2.If a new augment is opened containing relationships whose key values match existing ones in open augments, then anti-relationships for the matching existing relationships are automatically created in the newly opened augment at that time.
The net effect of our definition of full augments is that a user or program may make arbitrary modifications to data in an underlying augment, in a fashion which appears exactly as if a single augment contains all the data. The underlying augment, however, is completely unchanged. The unmodified data may concurrently be examined by another user, or appear to be modified through another user’s augment. Furthermore, the modifications made by the same user over time can be separated and later removed. Full augments thus satisfy all four of the purposes of augments set out at the beginning of the previous section.
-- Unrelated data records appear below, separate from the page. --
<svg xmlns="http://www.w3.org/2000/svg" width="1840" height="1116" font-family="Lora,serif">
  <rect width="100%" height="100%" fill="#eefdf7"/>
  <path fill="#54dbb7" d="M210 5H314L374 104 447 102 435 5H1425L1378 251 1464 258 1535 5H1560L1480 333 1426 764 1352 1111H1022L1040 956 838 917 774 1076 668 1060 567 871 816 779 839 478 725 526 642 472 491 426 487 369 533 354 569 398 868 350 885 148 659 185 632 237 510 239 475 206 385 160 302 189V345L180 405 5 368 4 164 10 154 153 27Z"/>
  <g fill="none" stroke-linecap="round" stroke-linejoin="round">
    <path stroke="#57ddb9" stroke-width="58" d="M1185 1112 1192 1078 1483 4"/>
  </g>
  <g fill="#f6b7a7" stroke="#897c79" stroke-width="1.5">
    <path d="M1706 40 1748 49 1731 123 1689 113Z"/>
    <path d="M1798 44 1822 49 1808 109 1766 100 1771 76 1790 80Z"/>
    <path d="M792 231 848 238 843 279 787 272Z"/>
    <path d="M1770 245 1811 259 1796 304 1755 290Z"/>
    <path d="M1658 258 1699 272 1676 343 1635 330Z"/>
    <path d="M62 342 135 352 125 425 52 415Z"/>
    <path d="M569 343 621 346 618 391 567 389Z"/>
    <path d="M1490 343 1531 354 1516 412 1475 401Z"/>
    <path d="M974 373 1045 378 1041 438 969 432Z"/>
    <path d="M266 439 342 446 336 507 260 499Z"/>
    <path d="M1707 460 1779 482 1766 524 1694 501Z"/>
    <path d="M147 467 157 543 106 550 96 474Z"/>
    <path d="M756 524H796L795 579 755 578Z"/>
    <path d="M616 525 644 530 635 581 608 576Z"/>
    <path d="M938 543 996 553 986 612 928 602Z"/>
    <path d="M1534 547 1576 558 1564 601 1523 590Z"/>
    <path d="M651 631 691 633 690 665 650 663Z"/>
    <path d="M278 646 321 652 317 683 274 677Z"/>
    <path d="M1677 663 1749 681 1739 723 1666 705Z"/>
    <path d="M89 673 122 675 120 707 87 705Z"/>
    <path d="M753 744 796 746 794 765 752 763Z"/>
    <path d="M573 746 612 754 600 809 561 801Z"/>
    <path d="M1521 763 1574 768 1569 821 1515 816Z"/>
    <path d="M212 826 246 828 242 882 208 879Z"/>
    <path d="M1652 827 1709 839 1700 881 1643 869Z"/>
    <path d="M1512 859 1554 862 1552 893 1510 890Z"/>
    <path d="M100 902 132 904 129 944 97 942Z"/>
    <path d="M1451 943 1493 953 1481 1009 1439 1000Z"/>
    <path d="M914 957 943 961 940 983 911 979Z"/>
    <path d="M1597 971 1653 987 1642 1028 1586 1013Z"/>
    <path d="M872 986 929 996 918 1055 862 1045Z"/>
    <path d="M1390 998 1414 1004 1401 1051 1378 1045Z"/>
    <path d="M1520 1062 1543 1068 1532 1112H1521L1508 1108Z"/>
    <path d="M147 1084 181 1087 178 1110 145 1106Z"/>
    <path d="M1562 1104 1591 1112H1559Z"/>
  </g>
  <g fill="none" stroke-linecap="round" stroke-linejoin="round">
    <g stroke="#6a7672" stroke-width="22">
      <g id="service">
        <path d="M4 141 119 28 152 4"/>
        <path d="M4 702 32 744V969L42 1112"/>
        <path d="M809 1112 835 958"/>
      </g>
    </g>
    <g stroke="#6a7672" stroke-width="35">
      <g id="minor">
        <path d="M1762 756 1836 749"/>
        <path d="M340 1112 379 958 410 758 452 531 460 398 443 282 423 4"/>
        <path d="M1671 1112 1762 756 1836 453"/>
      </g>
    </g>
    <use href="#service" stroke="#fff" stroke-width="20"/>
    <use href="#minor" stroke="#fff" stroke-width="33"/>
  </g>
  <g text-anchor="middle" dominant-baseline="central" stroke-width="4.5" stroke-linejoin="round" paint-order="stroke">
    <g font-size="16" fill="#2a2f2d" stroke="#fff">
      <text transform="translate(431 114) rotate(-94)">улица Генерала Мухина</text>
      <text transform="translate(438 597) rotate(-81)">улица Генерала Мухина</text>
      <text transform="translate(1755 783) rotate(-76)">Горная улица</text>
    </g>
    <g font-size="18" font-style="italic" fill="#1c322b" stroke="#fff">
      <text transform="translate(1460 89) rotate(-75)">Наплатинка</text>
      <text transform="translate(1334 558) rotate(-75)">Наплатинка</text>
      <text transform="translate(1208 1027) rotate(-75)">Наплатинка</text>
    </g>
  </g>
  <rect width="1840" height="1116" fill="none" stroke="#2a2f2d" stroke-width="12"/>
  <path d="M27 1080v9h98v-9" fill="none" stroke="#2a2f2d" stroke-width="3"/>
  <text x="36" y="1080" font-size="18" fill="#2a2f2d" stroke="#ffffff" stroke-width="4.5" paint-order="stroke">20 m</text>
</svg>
Note that two augments can be merged in a straightforward way to produce an augment that behaves as the two in the same order in the same place in the current augment list. The augments are merged by combining the elements of the relations and domains in the first augment and their namesakes in the other augment, discarding entities and anti-entities which match and relationships and anti-relationships which match.
Augments are not related in definition or implementation to the atomic transactions which an implementation of the model also provides. However, the reader might find it informative to think of a transaction as a [full] augment defined on top of the current data, which is automatically merged with the data when the transaction is committed. Transactions thus serve as "short-term" augments. The two are useful for entirely different purposes, however.